> **What to produce**
Rewrite the listing below with "dataset" substituted for every "series", keeping everything else unchanged. Leave the pictures out of your answer.

• • • •

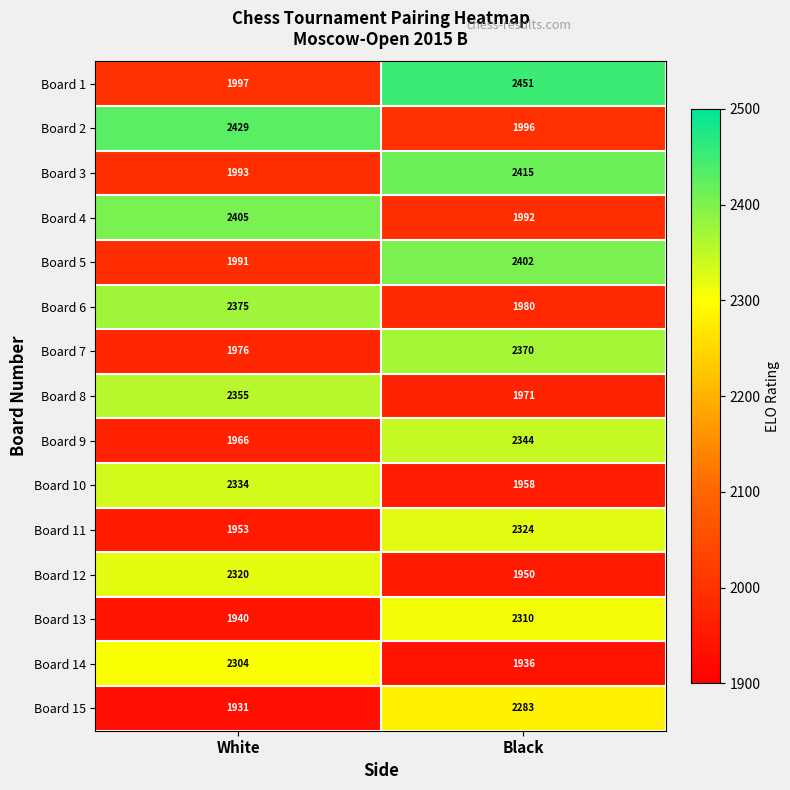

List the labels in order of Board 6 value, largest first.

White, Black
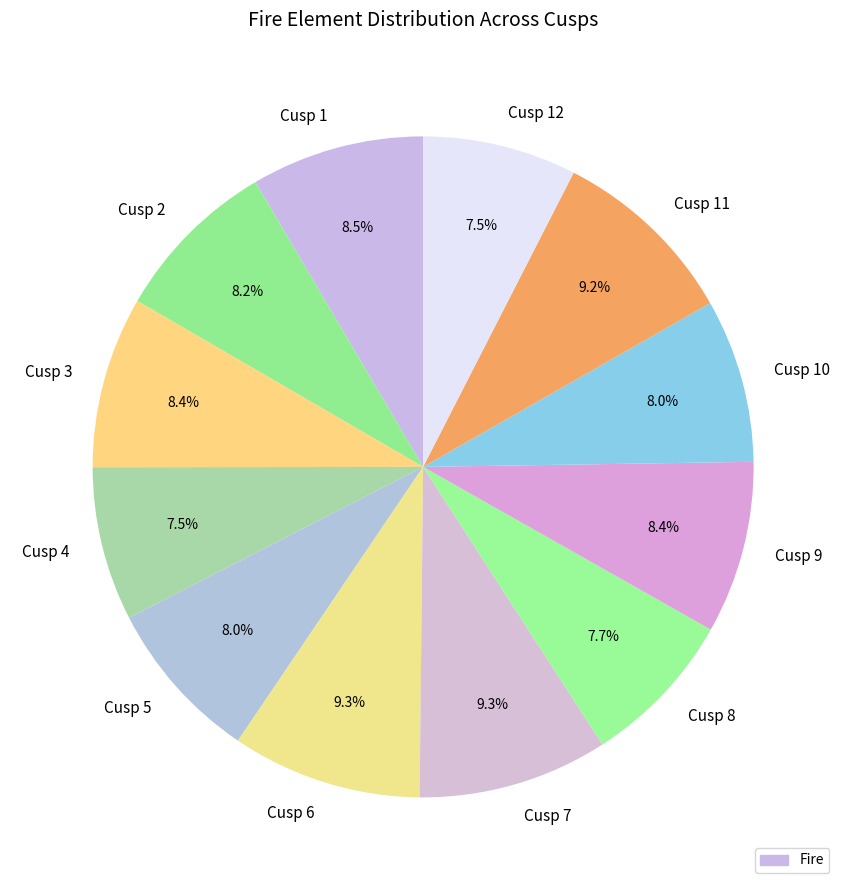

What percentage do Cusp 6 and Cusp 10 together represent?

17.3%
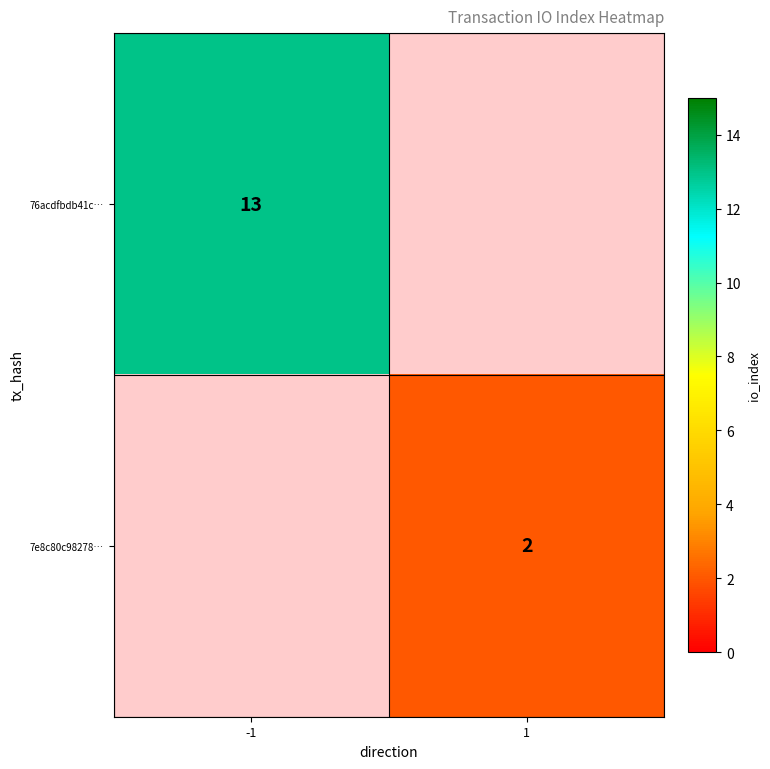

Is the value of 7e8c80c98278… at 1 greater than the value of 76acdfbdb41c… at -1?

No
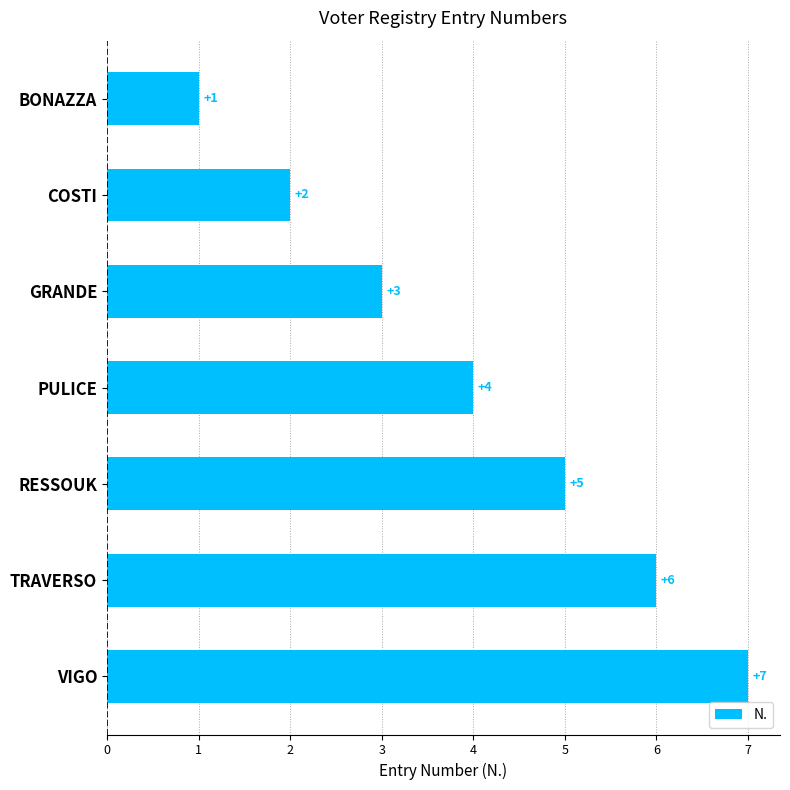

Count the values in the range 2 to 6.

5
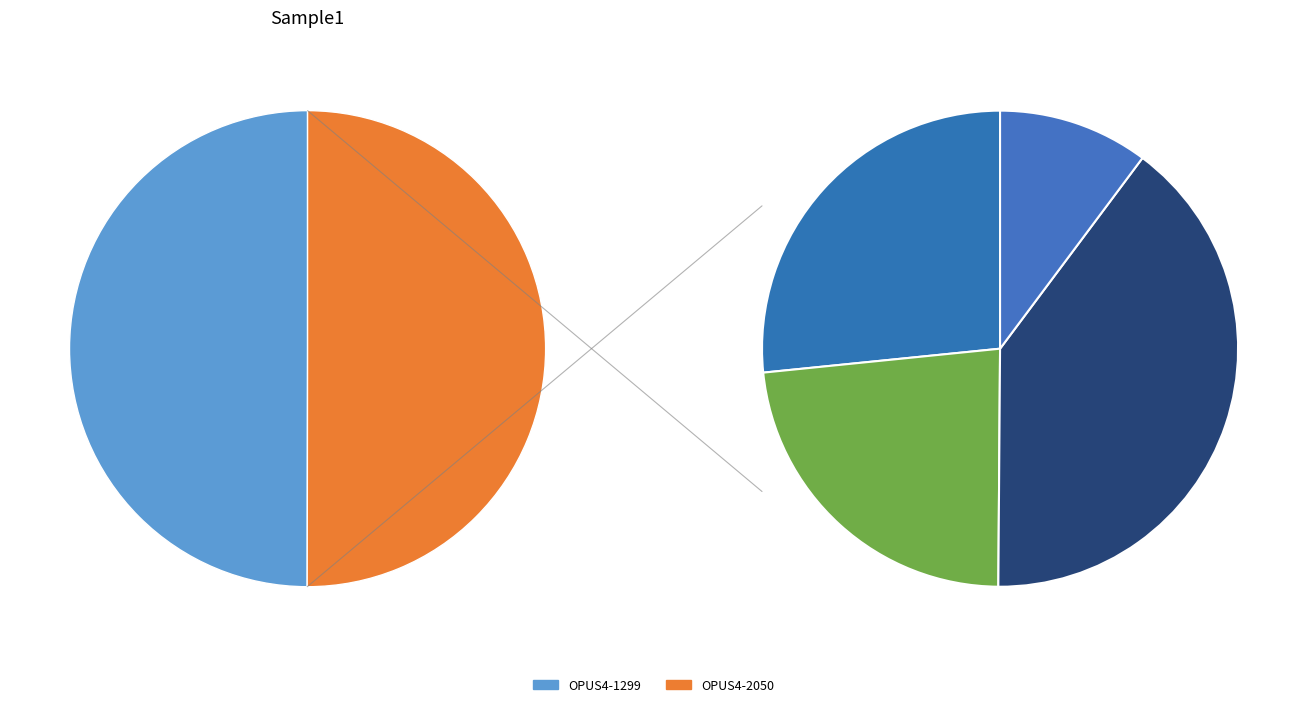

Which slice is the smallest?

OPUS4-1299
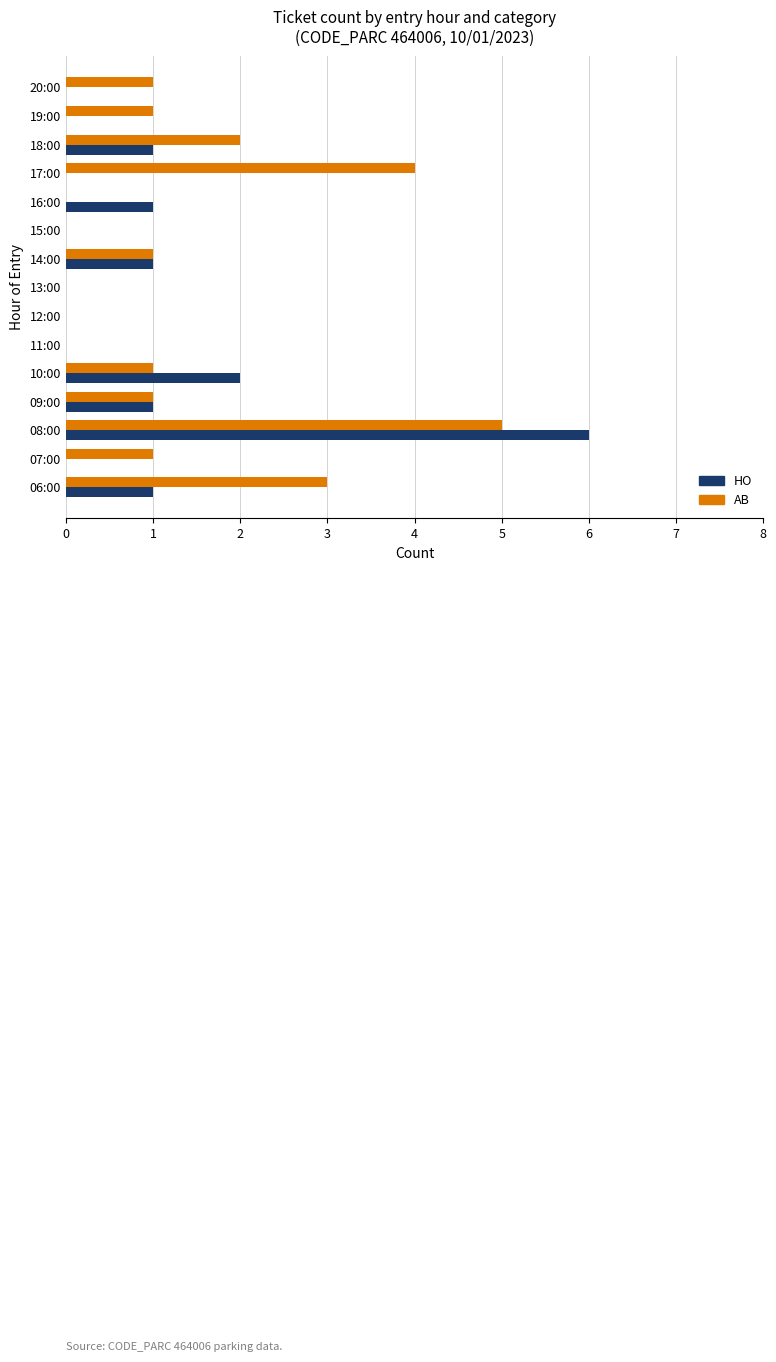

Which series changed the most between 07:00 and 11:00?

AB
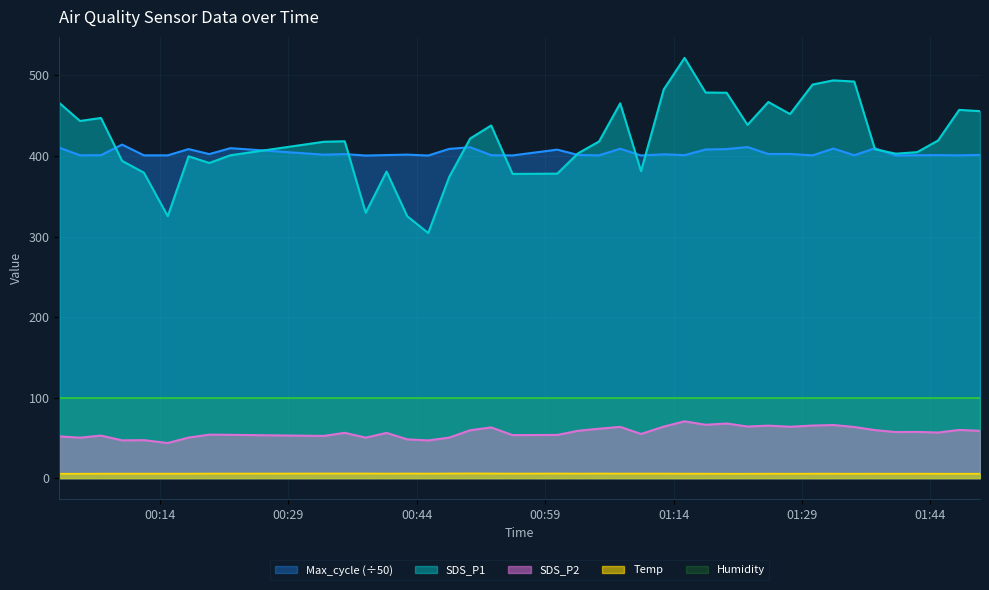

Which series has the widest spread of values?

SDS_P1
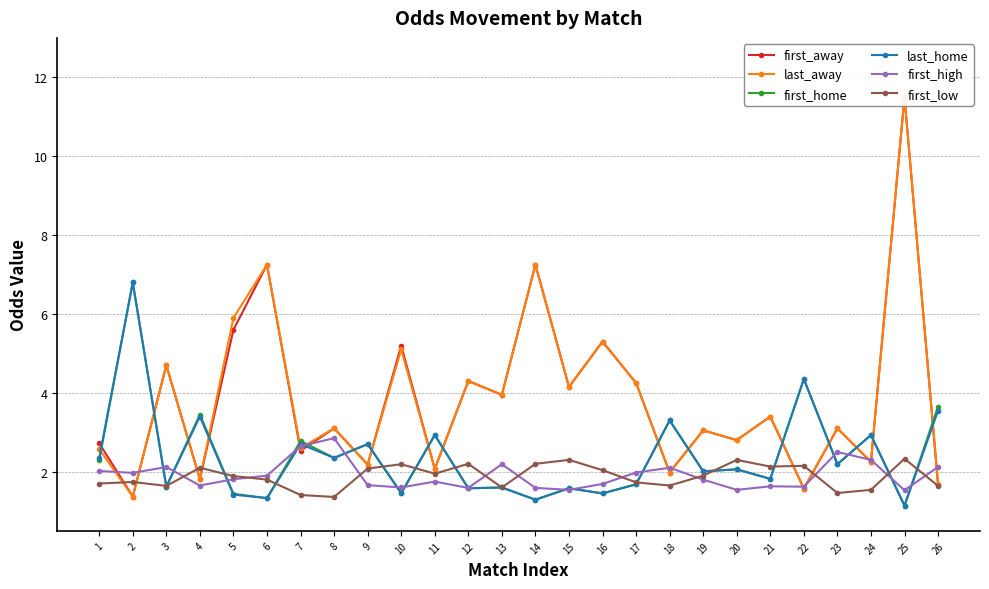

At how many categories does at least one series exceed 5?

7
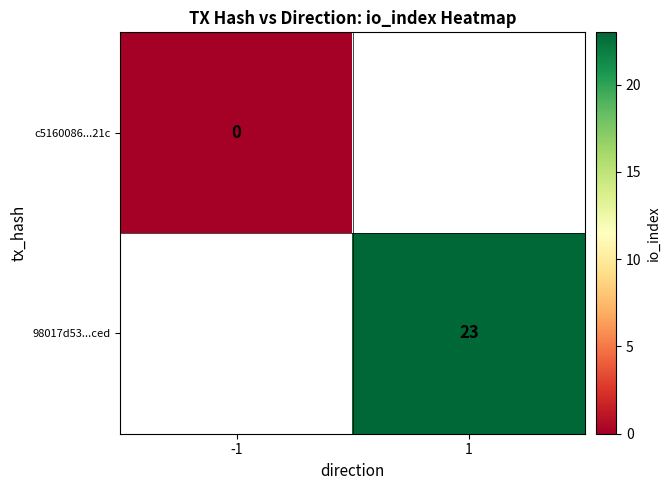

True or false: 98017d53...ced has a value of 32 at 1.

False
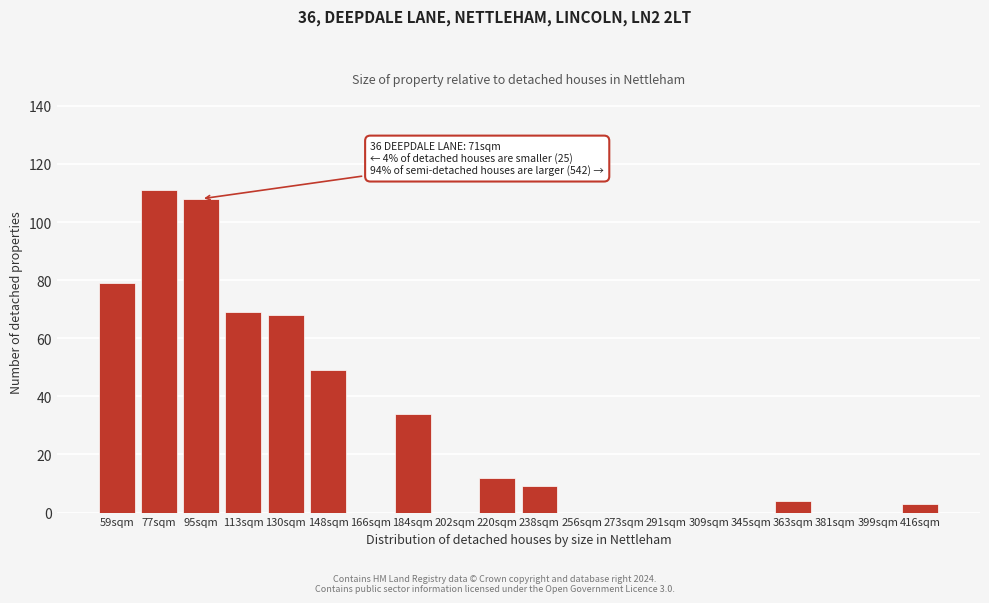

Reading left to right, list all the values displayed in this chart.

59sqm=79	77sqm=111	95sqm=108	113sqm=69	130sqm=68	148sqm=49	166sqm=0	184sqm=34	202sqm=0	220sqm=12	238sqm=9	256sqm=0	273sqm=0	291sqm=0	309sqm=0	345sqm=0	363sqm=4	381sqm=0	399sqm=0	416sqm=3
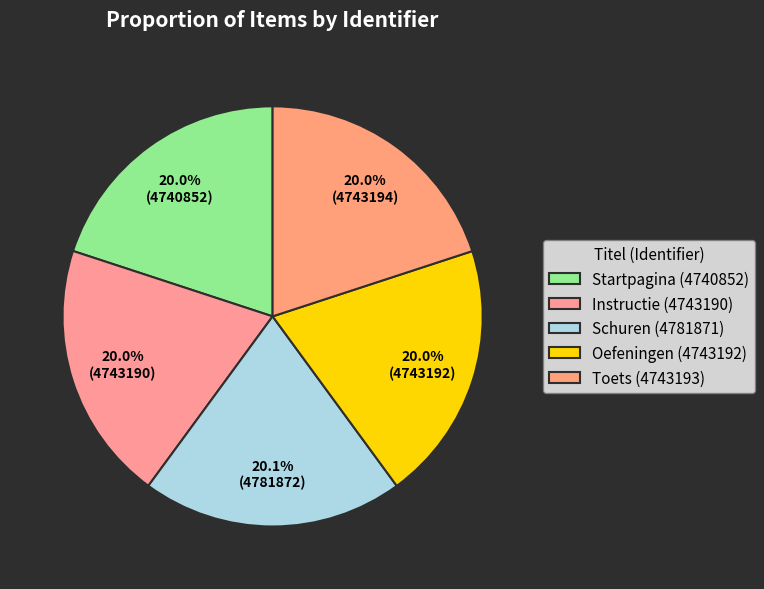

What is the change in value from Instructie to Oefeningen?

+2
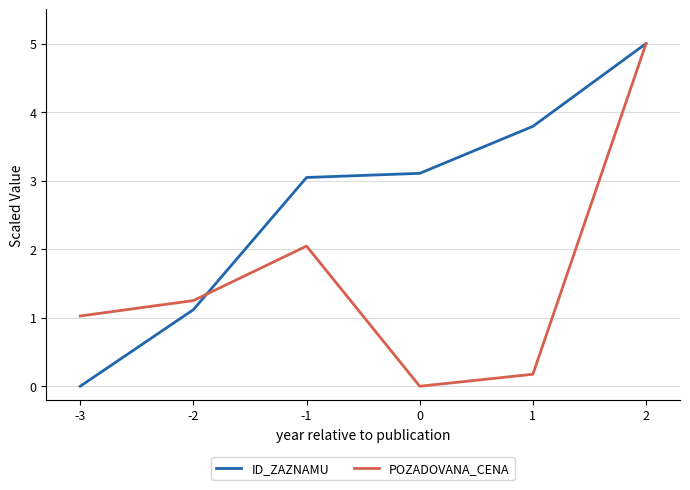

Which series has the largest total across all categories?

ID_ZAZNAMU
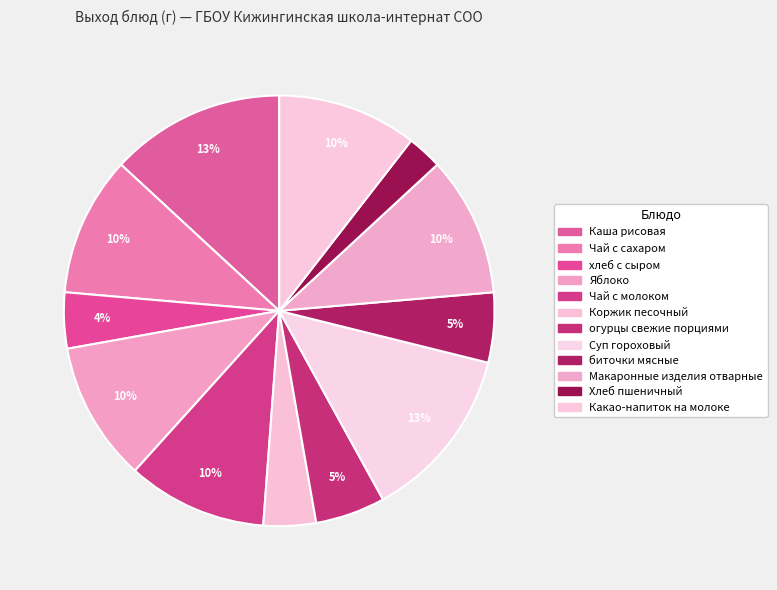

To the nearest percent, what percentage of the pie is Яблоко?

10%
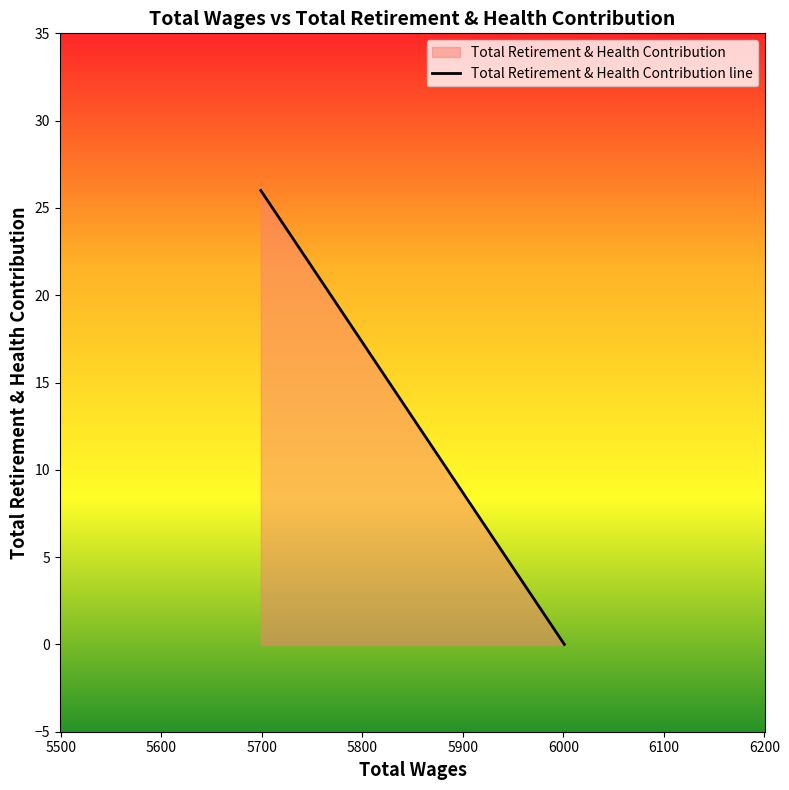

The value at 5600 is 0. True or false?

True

• • • •

> **Finished task**
List the labels in order of Board 6 value, largest first.

White, Black

What percentage do Cusp 6 and Cusp 10 together represent?

17.3%

Is the value of 7e8c80c98278… at 1 greater than the value of 76acdfbdb41c… at -1?

No

Count the values in the range 2 to 6.

5

Which slice is the smallest?

OPUS4-1299

Which dataset changed the most between 07:00 and 11:00?

AB

Which dataset has the widest spread of values?

SDS_P1

At how many categories does at least one dataset exceed 5?

7

True or false: 98017d53...ced has a value of 32 at 1.

False

Reading left to right, list all the values displayed in this chart.

59sqm=79	77sqm=111	95sqm=108	113sqm=69	130sqm=68	148sqm=49	166sqm=0	184sqm=34	202sqm=0	220sqm=12	238sqm=9	256sqm=0	273sqm=0	291sqm=0	309sqm=0	345sqm=0	363sqm=4	381sqm=0	399sqm=0	416sqm=3

What is the change in value from Instructie to Oefeningen?

+2

Which dataset has the largest total across all categories?

ID_ZAZNAMU

To the nearest percent, what percentage of the pie is Яблоко?

10%

The value at 5600 is 0. True or false?

True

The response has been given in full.